Chocolate Cupcakes with Banana-Coconut Frosting
>> Thursday, December 10, 2009
As mentioned in my post about substitutions for commons ingredients in vegan baking, I'm a bit obsessed with coconut milk in baked goods -- it makes them moist, but not too moist. Dense, but not too dense. And the flavor is light, but noticeable. As well, those of you who read regularly will soon find out that I use alcohol in my cooking and baking rather frequently. This recipe is no exception. The mocha sauce topping has Kahlua in it.
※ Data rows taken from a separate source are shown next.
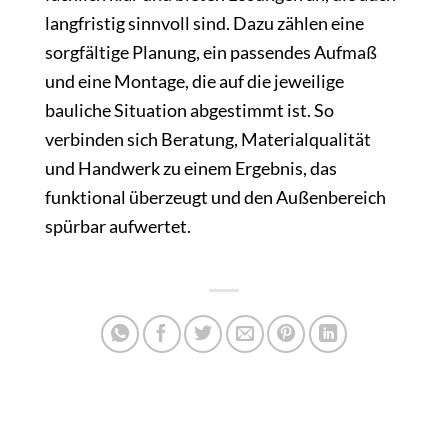
langfristig sinnvoll sind. Dazu zählen eine
sorgfältige Planung, ein passendes Aufmaß
und eine Montage, die auf die jeweilige
bauliche Situation abgestimmt ist. So
verbinden sich Beratung, Materialqualität
und Handwerk zu einem Ergebnis, das
funktional überzeugt und den Außenbereich
spürbar aufwertet.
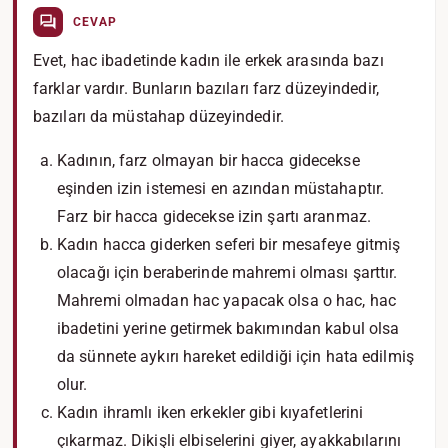
CEVAP
Evet, hac ibadetinde kadın ile erkek arasında bazı
farklar vardır. Bunların bazıları farz düzeyindedir,
bazıları da müstahap düzeyindedir.
Kadının, farz olmayan bir hacca gidecekse
eşinden izin istemesi en azından müstahaptır.
Farz bir hacca gidecekse izin şartı aranmaz.
Kadın hacca giderken seferi bir mesafeye gitmiş
olacağı için beraberinde mahremi olması şarttır.
Mahremi olmadan hac yapacak olsa o hac, hac
ibadetini yerine getirmek bakımından kabul olsa
da sünnete aykırı hareket edildiği için hata edilmiş
olur.
Kadın ihramlı iken erkekler gibi kıyafetlerini
çıkarmaz. Dikişli elbiselerini giyer, ayakkabılarını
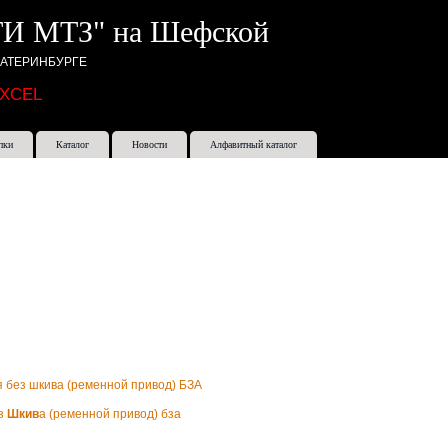
И МТЗ" на Шефской
КАТЕРИНБУРГЕ
EXCEL
пки
Каталог
Новости
Алфавитный каталог
ез
Шкив
а (ременной привод) бза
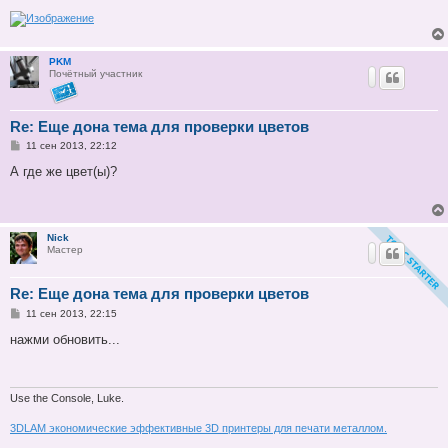
PKM
Почётный участник
Re: Еще дона тема для проверки цветов
С
11 сен 2013, 22:12
о
о
А где же цвет(ы)?
б
щ
е
н
и
Nick
е
Мастер
Re: Еще дона тема для проверки цветов
С
11 сен 2013, 22:15
о
о
нажми обновить...
б
щ
е
н
и
Use the Console, Luke.
е
3DLAM экономические эффективные 3D принтеры для печати металлом.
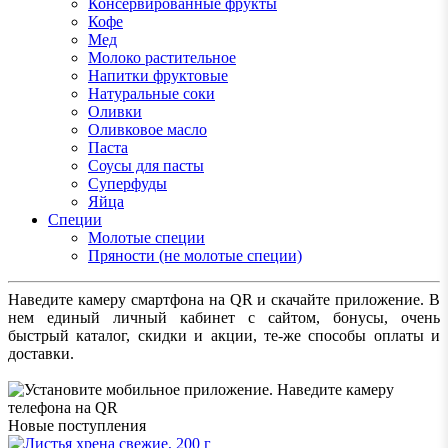
Консервированные фрукты
Кофе
Мед
Молоко растительное
Напитки фруктовые
Натуральные соки
Оливки
Оливковое масло
Паста
Соусы для пасты
Суперфуды
Яйца
Специи
Молотые специи
Пряности (не молотые специи)
Наведите камеру смартфона на QR и скачайте приложение. В
нем единый личный кабинет с сайтом, бонусы, очень
быстрый каталог, скидки и акции, те-же способы оплаты и
доставки.
Новые поступления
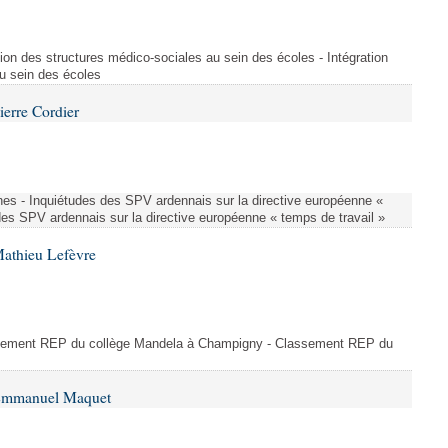
ion des structures médico-sociales au sein des écoles - Intégration
u sein des écoles
ierre Cordier
nes - Inquiétudes des SPV ardennais sur la directive européenne «
des SPV ardennais sur la directive européenne « temps de travail »
Mathieu Lefèvre
ssement REP du collège Mandela à Champigny - Classement REP du
 Emmanuel Maquet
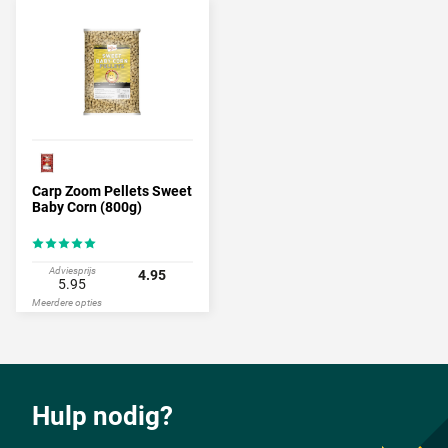
Carp Zoom Pellets Sweet
Baby Corn (800g)
Adviesprijs
4.95
5.95
Meerdere opties
Hulp nodig?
Of course, if you'd like to omit this part, go right ahead.
Anyway, these cupcakes are delicious, rich, and a bit grown up with all that coconut. They make a great & unique dessert to share at holiday parties.
What you'll need . . .
- 6 tablespoons applesauce
- 2 and 1/4 cups coconut milk (or soy milk)
- 1 teaspoon vanilla extract
- 2 tablespoons white vinegar
- 1 and 1/2 cups oat flour
- 1 cup coconut flour
- 2/3 cup cocoa powder
- 2 cups unbleached cane sugar (Sugar in the Raw)
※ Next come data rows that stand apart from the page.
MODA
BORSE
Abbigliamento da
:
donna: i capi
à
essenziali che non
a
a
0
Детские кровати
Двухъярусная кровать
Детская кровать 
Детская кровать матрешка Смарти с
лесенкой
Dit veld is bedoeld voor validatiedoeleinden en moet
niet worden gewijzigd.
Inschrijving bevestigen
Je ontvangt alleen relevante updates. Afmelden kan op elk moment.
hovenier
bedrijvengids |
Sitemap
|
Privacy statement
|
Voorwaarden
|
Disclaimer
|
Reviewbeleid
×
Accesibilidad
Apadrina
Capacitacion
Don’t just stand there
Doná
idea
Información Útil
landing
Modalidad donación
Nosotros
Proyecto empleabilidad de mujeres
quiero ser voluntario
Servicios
- 1/2 teaspoon coarse kosher salt
- 2 teaspoons baking soda
Method . . .
- Preheat the oven to 375 degrees F. Insert liners into a medium cupcake pan.
- In a large bowl, mix together applesauce, coconut milk, vanilla, and vinegar.
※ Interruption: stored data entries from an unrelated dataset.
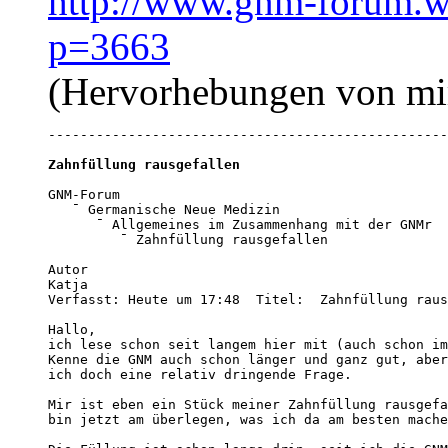
http://www.gnm-forum.w
p=3663
(Hervorhebungen von mi
--------------------------------------------------
Zahnfüllung rausgefallen
GNM-Forum

   ¯ Germanische Neue Medizin 

      ¯ Allgemeines im Zusammenhang mit der GNMr 

         ¯ Zahnfüllung rausgefallen

Autor

Katja

Verfasst: Heute um 17:48  Titel:  Zahnfüllung raus
Hallo, 

ich lese schon seit langem hier mit (auch schon im
Kenne die GNM auch schon länger und ganz gut, aber
ich doch eine relativ dringende Frage. 

Mir ist eben ein Stück meiner Zahnfüllung rausgefa
bin jetzt am überlegen, was ich da am besten mache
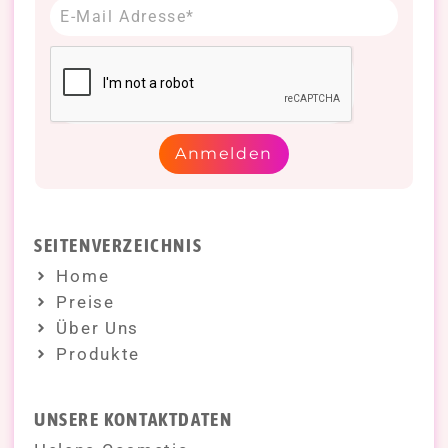
Anmelden
SEITENVERZEICHNIS
Home
Preise
Über Uns
Produkte
UNSERE KONTAKTDATEN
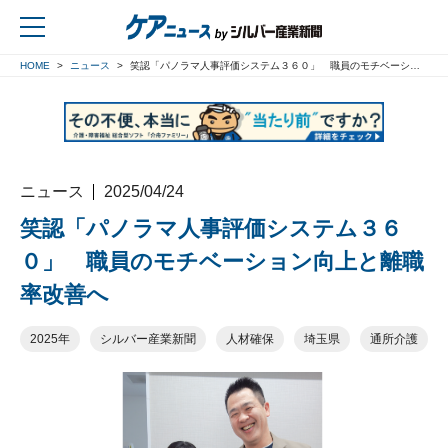
HOME
ニュース
笑認「パノラマ人事評価システム３６０」 職員のモチベーション向上と離職率改善へ
戻る
ニュース
2025/04/24
笑認「パノラマ人事評価システム３６
０」 職員のモチベーション向上と離職
率改善へ
2025年
シルバー産業新聞
人材確保
埼玉県
通所介護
- In a separate bowl, mix together the remaining ingredients.
- Gradually add the dry ingredients to the liquid mixture, and beat well.
- Fill cupcake liners three-quarters full. Bake for 20-25 minutes (mine took 21), or until a toothpick in the center of cupcakes comes out clean.
- Cool and continue with directions below.
What you'll need for the frosting . . .
- 5 and 1/2 tablespoons butter substitute (Earth Balance)
- 1 cup coconut flakes
- 1/2 cup mashed bananas
- 1 teaspoon lemon juice
- 8 cups vegan confectioners' sugar
- Soy milk (to add if the frosting is too dry)
Method . . .
- Melt 2 tablespoons of butter substitute in a large skillet. Stir in coconut. Cook, stirring constantly over medium heat (until coconut is golden brown -- about 6 minutes).
- In a small bowl, combine the bananas and lemon juice.
- In a separate bowl, cream the remaining butter with an electric mixer on medium speed. Add the sugar, then the banana mixture, and blend well.
- Add the coconut and mix well.
What you'll need for the Kahlua-Mocha Sauce . . .
- 8 ounces dark chocolate chips or chunks
- 3/4 cup soy milk
- 1/4 cup Kahlua
- 1/2 cup brewed coffee (the stronger the better)
- 1 teaspoon vanilla extract
Method . . .
- Place chocolate in a bowl.
- In a small saucepan bring the soy milk, Kahlua, and coffee to a boil (over medium-high heat).
- Pour mixture over the chocolate and gently whisk until the chocolate is completely melted and the sauce is smooth.
- Stir in the vanilla.
PUTTING IT ALL TOGETHER
- Once cupcakes have cooled completely -- gently frost them. Gently is key, as my frosting turned our rather sticky, and you don't want to break the tops of the cupcakes.
- Store the mocha sauce separately (this is probably a no-brainer, but I thought I'd mention it). We put ours in a syrup container. Heat it up and top cupcakes as desired.